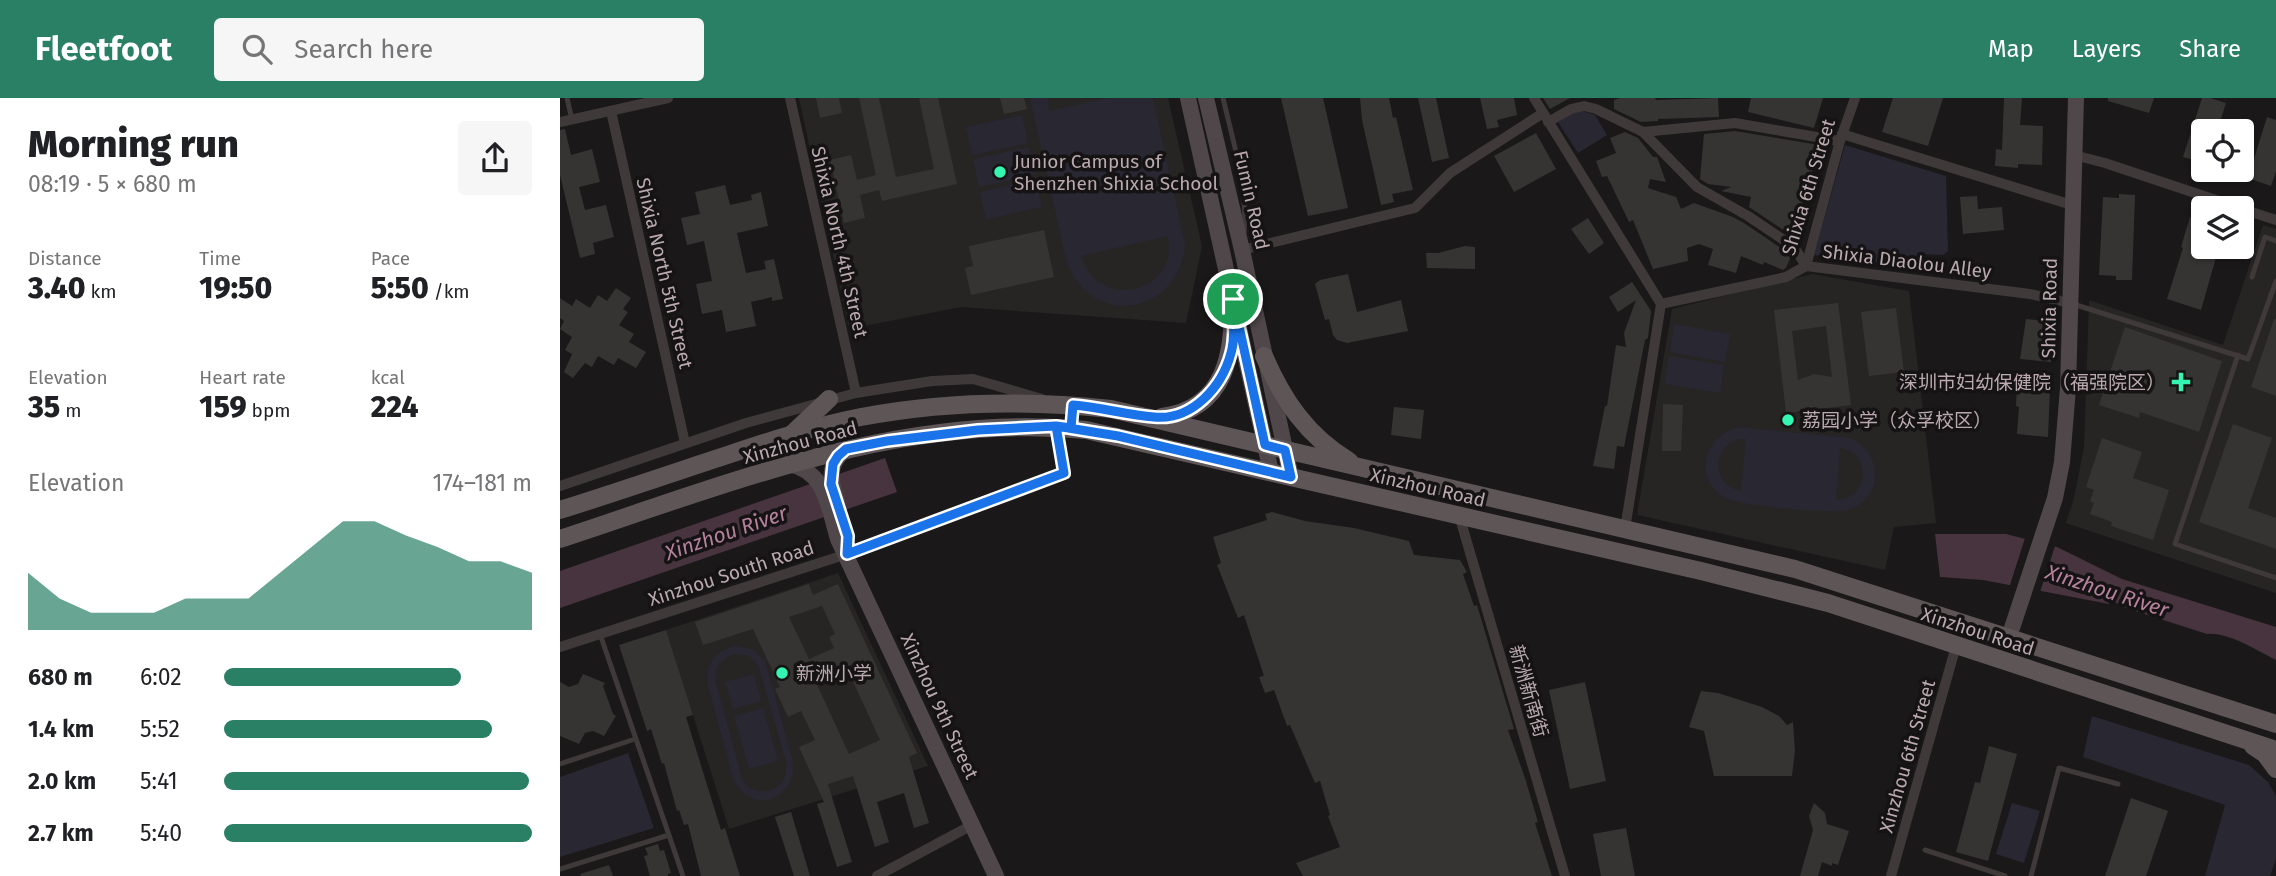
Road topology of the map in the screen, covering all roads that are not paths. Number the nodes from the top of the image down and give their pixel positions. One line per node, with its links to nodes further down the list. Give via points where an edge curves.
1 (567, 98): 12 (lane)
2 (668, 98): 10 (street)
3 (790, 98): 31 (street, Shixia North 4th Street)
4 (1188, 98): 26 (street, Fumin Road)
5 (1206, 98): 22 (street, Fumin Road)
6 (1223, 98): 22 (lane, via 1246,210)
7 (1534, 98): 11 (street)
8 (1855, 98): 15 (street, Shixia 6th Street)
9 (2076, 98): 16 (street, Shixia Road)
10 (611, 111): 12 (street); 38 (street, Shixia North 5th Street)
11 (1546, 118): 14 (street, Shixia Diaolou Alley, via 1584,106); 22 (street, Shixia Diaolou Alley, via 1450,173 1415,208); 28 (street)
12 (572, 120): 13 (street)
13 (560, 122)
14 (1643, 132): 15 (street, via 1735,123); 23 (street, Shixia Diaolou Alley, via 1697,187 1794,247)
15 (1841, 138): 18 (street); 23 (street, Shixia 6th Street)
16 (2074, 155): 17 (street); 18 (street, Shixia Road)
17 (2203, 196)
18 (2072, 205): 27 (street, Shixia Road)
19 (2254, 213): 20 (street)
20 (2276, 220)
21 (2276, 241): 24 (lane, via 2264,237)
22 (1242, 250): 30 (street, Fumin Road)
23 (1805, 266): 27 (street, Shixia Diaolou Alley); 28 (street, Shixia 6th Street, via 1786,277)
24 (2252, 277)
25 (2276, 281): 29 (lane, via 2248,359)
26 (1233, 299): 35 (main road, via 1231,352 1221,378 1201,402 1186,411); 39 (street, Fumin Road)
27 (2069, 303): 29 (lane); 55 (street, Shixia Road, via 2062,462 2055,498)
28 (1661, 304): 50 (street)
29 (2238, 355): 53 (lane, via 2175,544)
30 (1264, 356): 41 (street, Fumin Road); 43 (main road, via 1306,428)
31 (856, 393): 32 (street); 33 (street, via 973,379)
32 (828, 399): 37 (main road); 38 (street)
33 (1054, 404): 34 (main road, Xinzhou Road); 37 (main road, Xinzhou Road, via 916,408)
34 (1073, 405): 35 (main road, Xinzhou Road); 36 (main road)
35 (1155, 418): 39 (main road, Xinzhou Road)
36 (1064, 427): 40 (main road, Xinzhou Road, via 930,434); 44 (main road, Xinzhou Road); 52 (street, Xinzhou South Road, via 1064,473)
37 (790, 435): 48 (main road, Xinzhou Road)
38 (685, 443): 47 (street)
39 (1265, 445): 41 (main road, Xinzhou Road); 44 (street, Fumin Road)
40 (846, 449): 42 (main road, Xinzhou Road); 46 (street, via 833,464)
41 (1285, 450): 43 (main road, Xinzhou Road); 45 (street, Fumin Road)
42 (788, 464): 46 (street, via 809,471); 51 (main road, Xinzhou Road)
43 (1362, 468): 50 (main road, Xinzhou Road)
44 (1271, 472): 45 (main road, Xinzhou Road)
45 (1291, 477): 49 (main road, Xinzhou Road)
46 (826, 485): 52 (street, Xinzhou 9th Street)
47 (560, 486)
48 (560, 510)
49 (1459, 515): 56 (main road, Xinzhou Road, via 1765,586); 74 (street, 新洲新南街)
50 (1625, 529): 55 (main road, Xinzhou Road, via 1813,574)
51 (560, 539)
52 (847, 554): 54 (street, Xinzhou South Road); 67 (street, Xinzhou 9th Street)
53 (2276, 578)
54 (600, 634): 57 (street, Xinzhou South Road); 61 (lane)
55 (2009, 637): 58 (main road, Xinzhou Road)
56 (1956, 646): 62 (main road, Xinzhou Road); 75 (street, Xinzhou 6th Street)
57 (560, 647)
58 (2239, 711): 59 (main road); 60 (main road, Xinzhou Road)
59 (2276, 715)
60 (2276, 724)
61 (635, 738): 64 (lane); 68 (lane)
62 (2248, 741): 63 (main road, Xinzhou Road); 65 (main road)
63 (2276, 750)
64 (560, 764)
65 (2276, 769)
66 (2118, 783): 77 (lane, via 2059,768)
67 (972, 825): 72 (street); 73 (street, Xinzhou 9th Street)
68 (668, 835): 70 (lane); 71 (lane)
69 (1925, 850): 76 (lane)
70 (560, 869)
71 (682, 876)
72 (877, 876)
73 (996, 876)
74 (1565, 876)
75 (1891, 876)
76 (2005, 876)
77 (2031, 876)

__________

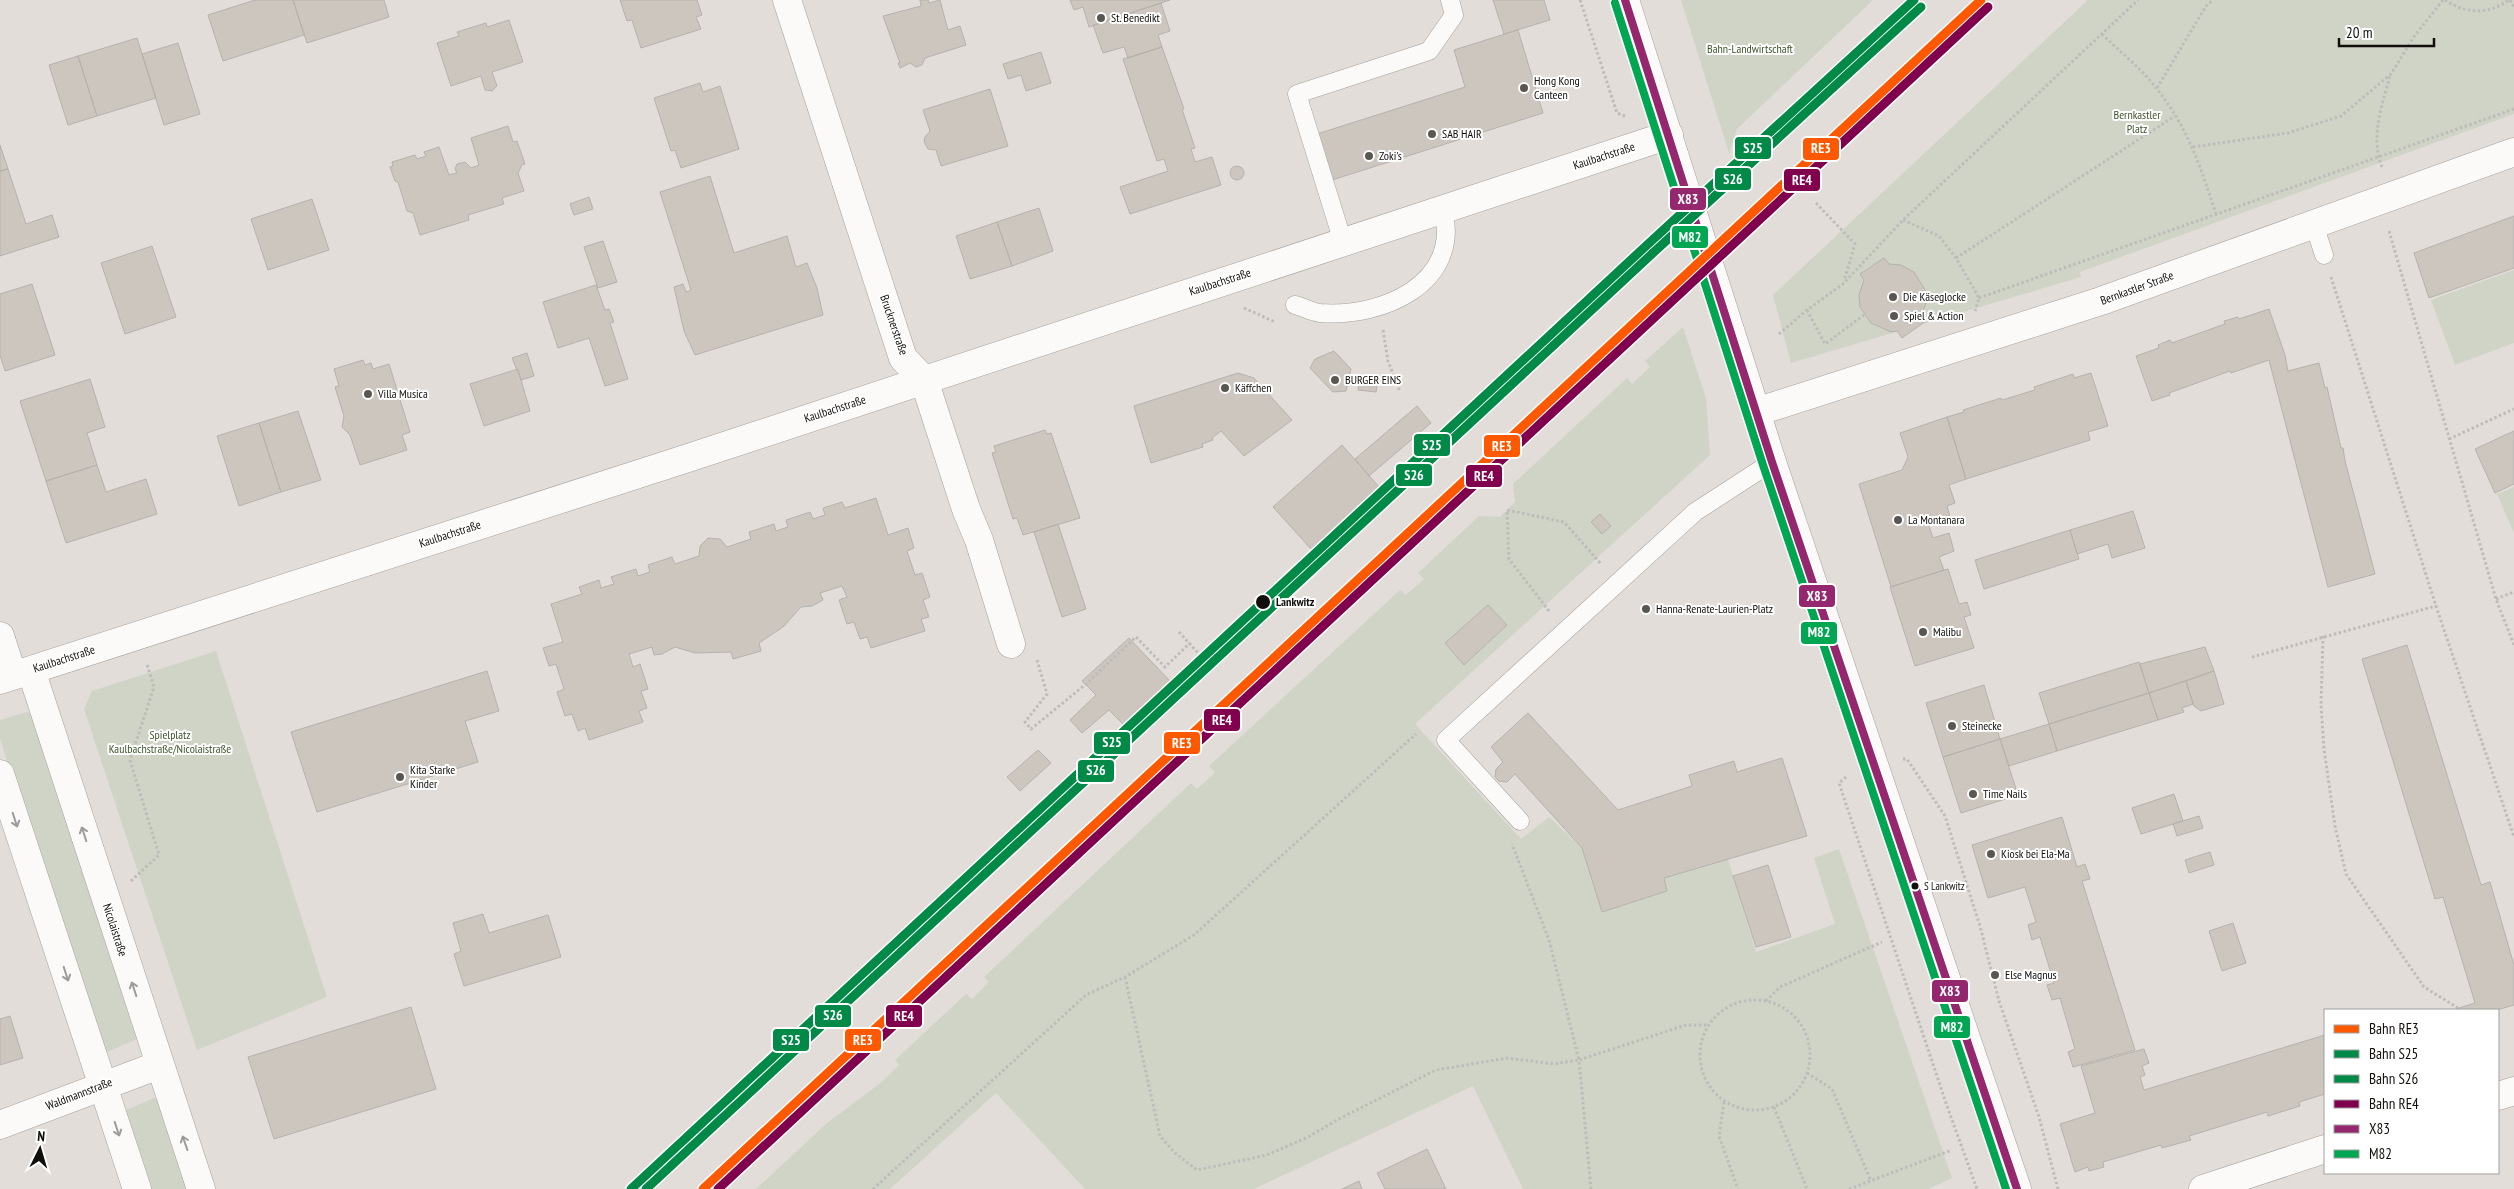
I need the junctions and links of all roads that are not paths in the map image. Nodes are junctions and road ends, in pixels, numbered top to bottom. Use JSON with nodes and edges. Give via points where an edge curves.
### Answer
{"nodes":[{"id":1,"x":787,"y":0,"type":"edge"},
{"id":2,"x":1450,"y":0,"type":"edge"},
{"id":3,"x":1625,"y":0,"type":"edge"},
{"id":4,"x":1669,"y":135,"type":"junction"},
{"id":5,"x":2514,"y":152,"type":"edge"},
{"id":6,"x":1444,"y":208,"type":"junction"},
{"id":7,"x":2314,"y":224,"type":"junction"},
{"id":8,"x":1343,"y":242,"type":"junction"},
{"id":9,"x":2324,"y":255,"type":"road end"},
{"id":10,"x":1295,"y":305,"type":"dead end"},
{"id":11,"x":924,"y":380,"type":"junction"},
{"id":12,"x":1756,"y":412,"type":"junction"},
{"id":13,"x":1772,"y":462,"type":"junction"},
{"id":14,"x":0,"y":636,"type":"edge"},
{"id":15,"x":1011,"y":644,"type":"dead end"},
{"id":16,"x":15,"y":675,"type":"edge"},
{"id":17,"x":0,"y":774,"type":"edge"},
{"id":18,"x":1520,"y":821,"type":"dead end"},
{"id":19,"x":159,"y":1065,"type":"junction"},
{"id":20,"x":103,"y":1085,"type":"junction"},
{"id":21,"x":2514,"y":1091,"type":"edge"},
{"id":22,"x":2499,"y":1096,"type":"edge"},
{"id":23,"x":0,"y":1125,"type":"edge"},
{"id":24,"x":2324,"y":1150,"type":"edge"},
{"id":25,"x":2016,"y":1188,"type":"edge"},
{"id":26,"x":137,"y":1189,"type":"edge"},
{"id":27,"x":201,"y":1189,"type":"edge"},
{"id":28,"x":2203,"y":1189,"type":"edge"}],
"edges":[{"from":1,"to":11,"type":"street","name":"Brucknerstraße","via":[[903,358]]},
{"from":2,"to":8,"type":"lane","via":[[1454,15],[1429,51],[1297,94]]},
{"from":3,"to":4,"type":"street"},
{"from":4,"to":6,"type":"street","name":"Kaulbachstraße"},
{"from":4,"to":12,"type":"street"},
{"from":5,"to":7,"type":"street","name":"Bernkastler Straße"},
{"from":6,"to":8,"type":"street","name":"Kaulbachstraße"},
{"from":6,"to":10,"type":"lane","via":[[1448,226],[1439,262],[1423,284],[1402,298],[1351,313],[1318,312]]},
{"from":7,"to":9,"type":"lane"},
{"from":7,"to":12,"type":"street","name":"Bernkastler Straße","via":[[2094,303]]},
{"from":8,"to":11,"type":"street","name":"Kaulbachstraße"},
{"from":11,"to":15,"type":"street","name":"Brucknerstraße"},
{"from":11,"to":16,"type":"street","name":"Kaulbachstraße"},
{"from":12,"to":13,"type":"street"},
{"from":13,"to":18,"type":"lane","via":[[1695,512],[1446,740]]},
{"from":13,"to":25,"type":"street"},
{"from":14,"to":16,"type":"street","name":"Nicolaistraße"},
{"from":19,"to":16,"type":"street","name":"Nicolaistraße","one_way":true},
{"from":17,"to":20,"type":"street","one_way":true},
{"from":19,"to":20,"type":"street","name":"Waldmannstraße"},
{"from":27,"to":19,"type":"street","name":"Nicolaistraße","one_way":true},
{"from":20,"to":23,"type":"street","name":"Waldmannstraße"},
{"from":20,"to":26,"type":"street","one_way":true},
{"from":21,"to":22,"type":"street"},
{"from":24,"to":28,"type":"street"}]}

__________

State how many lines of the data above contain the word "Kaulbachstraße", and include nothing other than that number.

4